* _READING PASSAGE_:

# buhay pa yung kapatid ko!!



## jospalato

Can you please help me with the translation with this. Someone wrote this under the facebook picture of my friend. 

"intimate?! ayos ha! eto ba yung bagong asawa ng kapatid nyo?... close na close agad! wow! ...buhay pa yung kapatid ko!!"


----------



## DotterKat

(_They're already_) intimate? (_Isn't that_) great! Is this the new spouse of your sibling? And they're so close to each other already! Wow! My sibling is still alive!

[As you may know, *kapatid *is a gender neutral noun in Tagalog. The angry and sarcastic message above is directed to the writer's sibling's previous in-laws, expressing frustration that the previous husband / wife has moved on so quickly to another intimate relationship so soon after breaking up with the writer's sibling. An interesting note at the end about the sibling still being alive makes me wonder whether that person is somehow incapacitated and was left behind at a great time of need --- just a speculation.]


----------



## jospalato

Thank you very much for you answer. Everything you said is correct. 

Can you explain me better this KAPATID please? Because I didnt get a point. And what makes you think that the person is incapacited and in a need?


----------



## DotterKat

_*Kapatid*_ is just as gender-neutral as the English _*sibling*_, that is, it can refer to either a _brother or a sister_. However, in English it would sound odd if _sibling _is used instead of the more specific brother or sister when both parties in the conversation know exactly who is being discussed. For instance, your text would be odd in English:
"...is this the new husband of your sibling? ...... my sibling is still alive!" That sentence would more likely be said as "....is this the new husband of your sister?....my brother is still alive!" In Tagalog, however, this does not sound odd at all, and even if both parties know who is being discussed they may still resort to gender neutral nouns and pronouns (*kapatid* - sibling, *siya *- pronoun which can stand for either a man or woman, *kasintahan* - noun for either boyfriend or girlfriend or simply sweetheart, etc.). You will encounter a number of these gender neutral words in Tagalog. A caveat would be if the sibling being discussed is older than the speaker in which case the gender specific words *ate* (sister) or *kuya* (brother) could have been used. Still, the use of _kapatid_ is entirely appropriate for the sentence but since I do not know the genders of the people being discussed, I just used the neutral _sibling_.

* _DATASET CONTENT_:
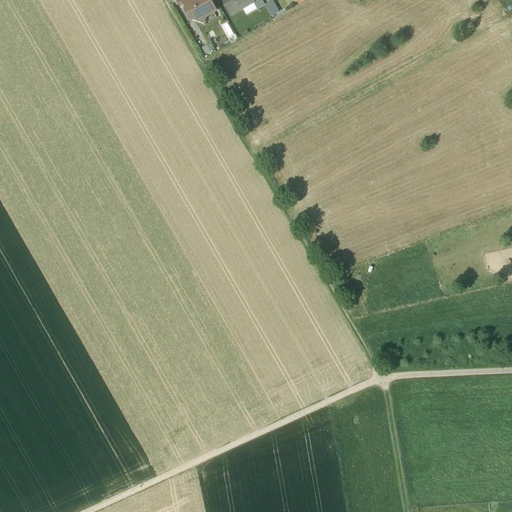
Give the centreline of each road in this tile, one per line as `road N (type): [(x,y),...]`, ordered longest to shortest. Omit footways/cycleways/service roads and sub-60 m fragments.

* _AIM OF THE EXERCISE_:
Please repeat word for word the part of the Tagalog translation thread between "(_They're already_) intimate?" and "said is correct.", inclusive.

* _FINAL RESULT_:
(_They're already_) intimate? (_Isn't that_) great! Is this the new spouse of your sibling? And they're so close to each other already! Wow! My sibling is still alive!

[As you may know, *kapatid *is a gender neutral noun in Tagalog. The angry and sarcastic message above is directed to the writer's sibling's previous in-laws, expressing frustration that the previous husband / wife has moved on so quickly to another intimate relationship so soon after breaking up with the writer's sibling. An interesting note at the end about the sibling still being alive makes me wonder whether that person is somehow incapacitated and was left behind at a great time of need --- just a speculation.]


----------



## jospalato

Thank you very much for you answer. Everything you said is correct.